- Education: University of Porto, University of Cambridge
- Scientific career
- Fields: Fluid mechanics
- Doctoral advisor: Andrew W. Woods
- Other academic advisors: John Davidson, Herbert Huppert, Alírio Rodrigues

= Silvana Cardoso =

Portuguese fluid dynamicist

Silvana Cardoso is a Portuguese fluid dynamicist working in Britain. She is professor of Fluid Mechanics and the Environment at the University of Cambridge and a fellow of Pembroke College, Cambridge. She leads the Fluids and the Environment research group at the Department of Chemical Engineering and Biotechnology.
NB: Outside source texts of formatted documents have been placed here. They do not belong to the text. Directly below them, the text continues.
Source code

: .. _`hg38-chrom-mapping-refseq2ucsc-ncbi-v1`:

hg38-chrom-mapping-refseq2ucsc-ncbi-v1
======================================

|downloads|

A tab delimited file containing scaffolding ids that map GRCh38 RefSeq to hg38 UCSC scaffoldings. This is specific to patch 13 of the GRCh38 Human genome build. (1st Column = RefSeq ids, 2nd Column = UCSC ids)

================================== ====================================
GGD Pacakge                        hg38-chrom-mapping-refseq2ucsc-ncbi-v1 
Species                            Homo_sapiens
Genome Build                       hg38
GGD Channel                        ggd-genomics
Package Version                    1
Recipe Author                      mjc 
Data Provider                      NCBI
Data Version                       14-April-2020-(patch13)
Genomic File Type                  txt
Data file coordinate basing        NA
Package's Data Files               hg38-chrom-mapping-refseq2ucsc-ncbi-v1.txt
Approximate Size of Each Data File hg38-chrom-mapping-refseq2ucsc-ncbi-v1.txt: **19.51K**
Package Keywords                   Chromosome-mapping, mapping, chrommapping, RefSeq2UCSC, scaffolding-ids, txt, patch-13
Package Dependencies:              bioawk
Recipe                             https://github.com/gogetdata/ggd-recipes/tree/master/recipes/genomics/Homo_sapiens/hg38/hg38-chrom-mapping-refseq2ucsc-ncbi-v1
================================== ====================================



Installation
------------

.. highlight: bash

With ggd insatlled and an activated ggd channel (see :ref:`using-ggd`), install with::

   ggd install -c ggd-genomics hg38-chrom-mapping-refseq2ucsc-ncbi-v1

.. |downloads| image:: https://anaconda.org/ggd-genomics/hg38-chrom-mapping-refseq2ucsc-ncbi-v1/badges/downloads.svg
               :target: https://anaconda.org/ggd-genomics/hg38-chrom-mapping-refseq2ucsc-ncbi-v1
Her research focuses on fluid mechanics and environmental science, in particular the interaction of natural convection and chemical kinetics including

- turbulent plumes and thermals in the environment, such as the BP oil disaster in the Gulf of Mexico, the 2010 eruptions of Eyjafjallajökull in Iceland, the Fukushima Daiichi nuclear disaster in Japan and oceanic methane releases.
- flow and reaction in porous media, e.g., the spreading of carbon dioxide in geological storage at Sleipner gas field in the North Sea.
- cool flames and thermo-kinetic explosions, as occurred in the crash of TWA flight 800.
- self-assembling porous precipitate structures, such as chemical gardens and submarine hydrothermal vents.

She is on the International Advisory Panel of the journal Chemical Engineering Science and the Editorial Board of Chemical Engineering Journal.
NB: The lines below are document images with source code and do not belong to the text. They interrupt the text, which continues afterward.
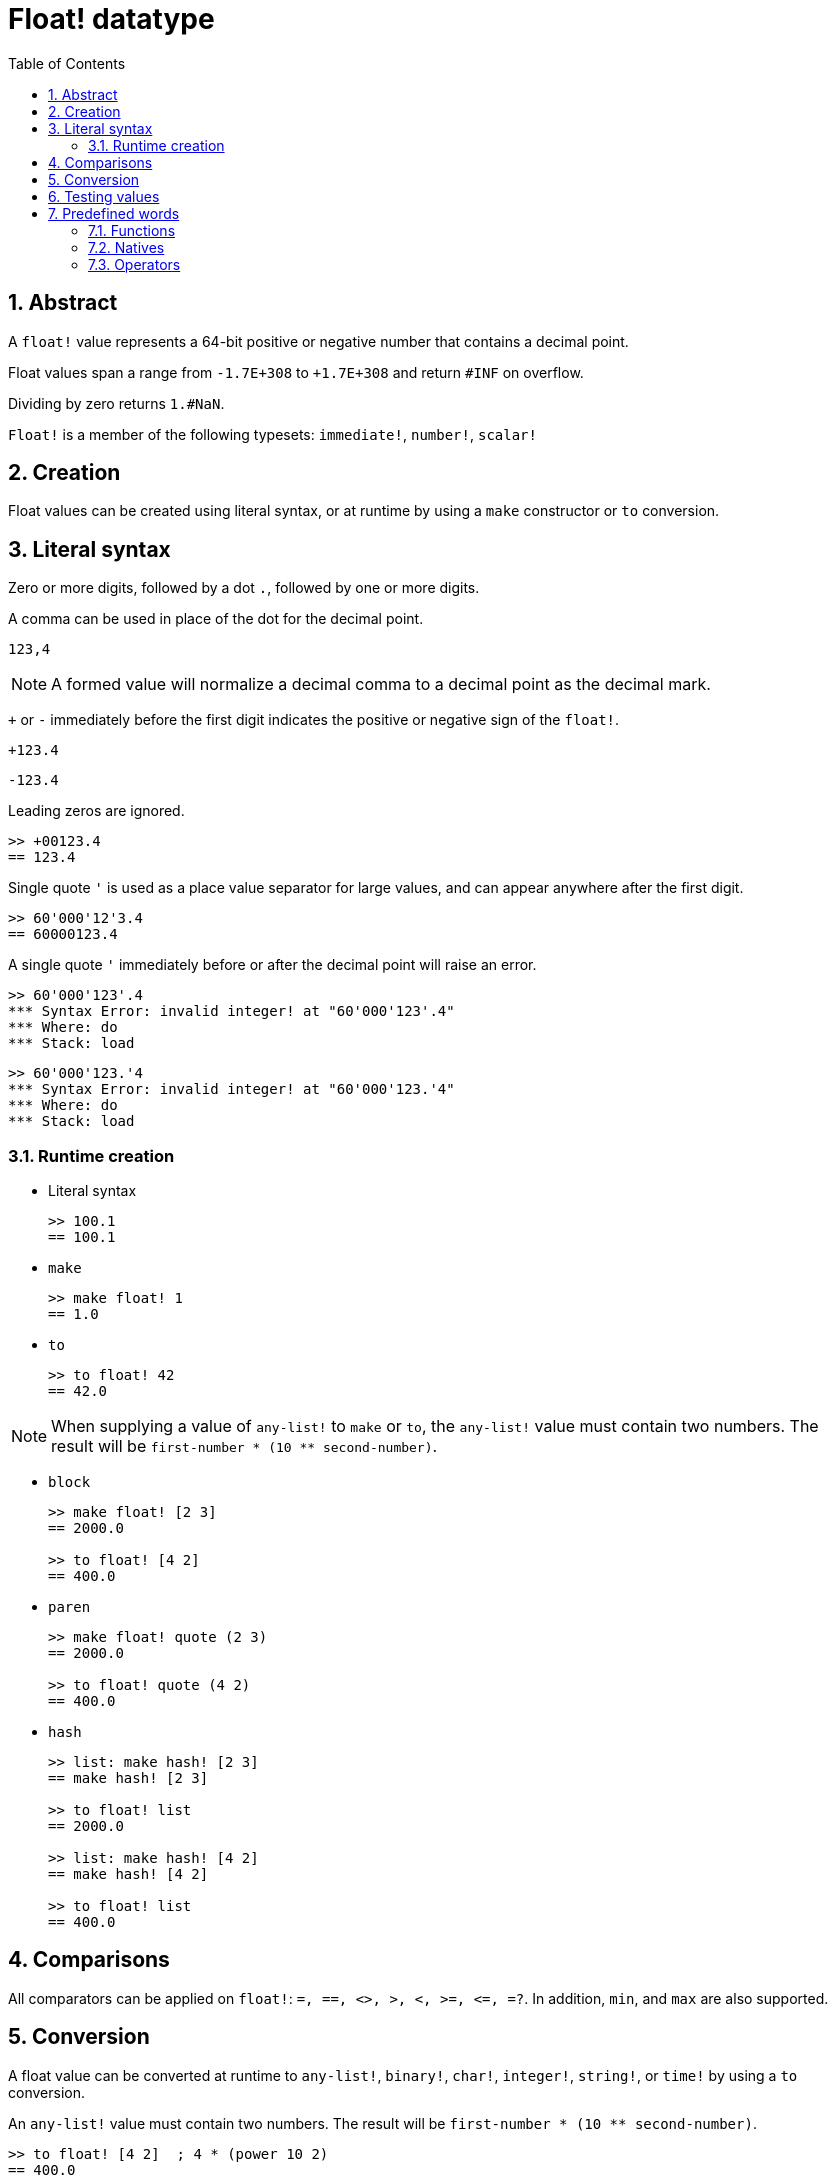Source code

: = Float! datatype
:toc:
:numbered:


== Abstract

A `float!` value represents a 64-bit positive or negative number that contains a decimal point.

Float values span a range from `-1.7E+308` to `+1.7E+308` and return `#INF` on overflow.

Dividing by zero returns `1.#NaN`.

`Float!` is a member of the following typesets: `immediate!`, `number!`, `scalar!`

== Creation

Float values can be created using literal syntax, or at runtime by using a `make` constructor or `to` conversion.

== Literal syntax

Zero or more digits, followed by a dot `.`, followed by one or more digits.

A comma can be used in place of the dot for the decimal point.

`123,4`

[NOTE, caption=Note]

A formed value will normalize a decimal comma to a decimal point as the decimal mark.


`+` or `-` immediately before the first digit indicates the positive or negative sign of the `float!`.

`+123.4`

`-123.4`

Leading zeros are ignored.

```red
>> +00123.4
== 123.4
```

Single quote `'` is used as a place value separator for large values, and can appear anywhere after the first digit.

```red
>> 60'000'12'3.4
== 60000123.4
```

A single quote `'` immediately before or after the decimal point will raise an error.

```red
>> 60'000'123'.4
*** Syntax Error: invalid integer! at "60'000'123'.4"
*** Where: do
*** Stack: load 
```

```red
>> 60'000'123.'4
*** Syntax Error: invalid integer! at "60'000'123.'4"
*** Where: do
*** Stack: load 
```

=== Runtime creation

* Literal syntax

+

```red
>> 100.1
== 100.1
```

* `make`

+

```red
>> make float! 1
== 1.0
```

* `to`

+

```red
>> to float! 42
== 42.0
```

[NOTE, caption=Note]

When supplying a value of `any-list!` to `make` or `to`, the `any-list!` value must contain two numbers. The result will be `first-number * (10 ** second-number)`.

* `block`

+

```red
>> make float! [2 3]
== 2000.0

>> to float! [4 2]
== 400.0
```

* `paren`

+

```red
>> make float! quote (2 3)
== 2000.0

>> to float! quote (4 2)
== 400.0
```

* `hash`

+

```red
>> list: make hash! [2 3]
== make hash! [2 3]

>> to float! list
== 2000.0

>> list: make hash! [4 2]
== make hash! [4 2]

>> to float! list
== 400.0
```

== Comparisons

All comparators can be applied on `float!`: `=, ==, <>, >, <, >=, &lt;=, =?`. In addition, `min`, and `max` are also supported.


== Conversion

A float value can be converted at runtime to `any-list!`, `binary!`, `char!`, `integer!`, `string!`, or `time!` by using a `to` conversion. 

An `any-list!` value must contain two numbers. The result will be `first-number * (10 ** second-number)`.

```red
>> to float! [4 2]  ; 4 * (power 10 2)
== 400.0
```

* `to binary!` interprets the first 8 bytes as a floating point number. If there are fewer than 8 bytes, #{00} bytes are prepended.

+

```red
>> to binary! 42.3
== #{4045266666666666}
```

* Digits after the decimal point will be discarded when converting to `char!` or `integer!`. No rounding will take place.

+

```red
>> to char! 123.4
== #"{"

>> to char! 123  ; equivalent, since .4 is discarded
== #"{"

>> to integer! 123.4
== 123
```

* `to string!`

+

```red
>> to string! 123.4
== "123.4"
```

* `to time!` returns the number of seconds and milliseconds.

+

```red
>> to time! 42.7
== 0:00:42.7
```

If `float!` and `integer!` are combined in an expression, the result will be a `float!` value.

```red
>> 123.4 * 42
== 5182.8
```

== Testing values

Use `float?` to check if a value is of the `float!` datatype.

```red
>> float? 123.4
== true
```

Use `type?` to return the datatype of a given value.

```red
>> type? 123.4
== float!
```

== Predefined words

=== Functions

`acos`, `asin`, `atan`, `atan2`, `cos`, `distance?`, `float?`, `sin`, `sqrt`, `tan`, `to-float`

=== Natives

`arccosine`, `arcsine`, `arctangent`, `arctangent2`, `as-pair`, `cosine`, `exp`, `log-10`, `log-2`, `log-e`, `sine`, `square-root`, `tangent`

=== Operators

`**`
In 2016 she was awarded the Davidson medal of the Institution of Chemical Engineers (IChemE).

Recent press interest in her work has included pieces on whether
natural geochemical reactions can delay or prevent the spreading of carbon dioxide in subsurface aquifers used for carbon capture and storage, the possible melting of oceanic methane hydrate deposits owing to climate change, and the importance to astrobiology of brinicles on Jupiter's moon, Europa.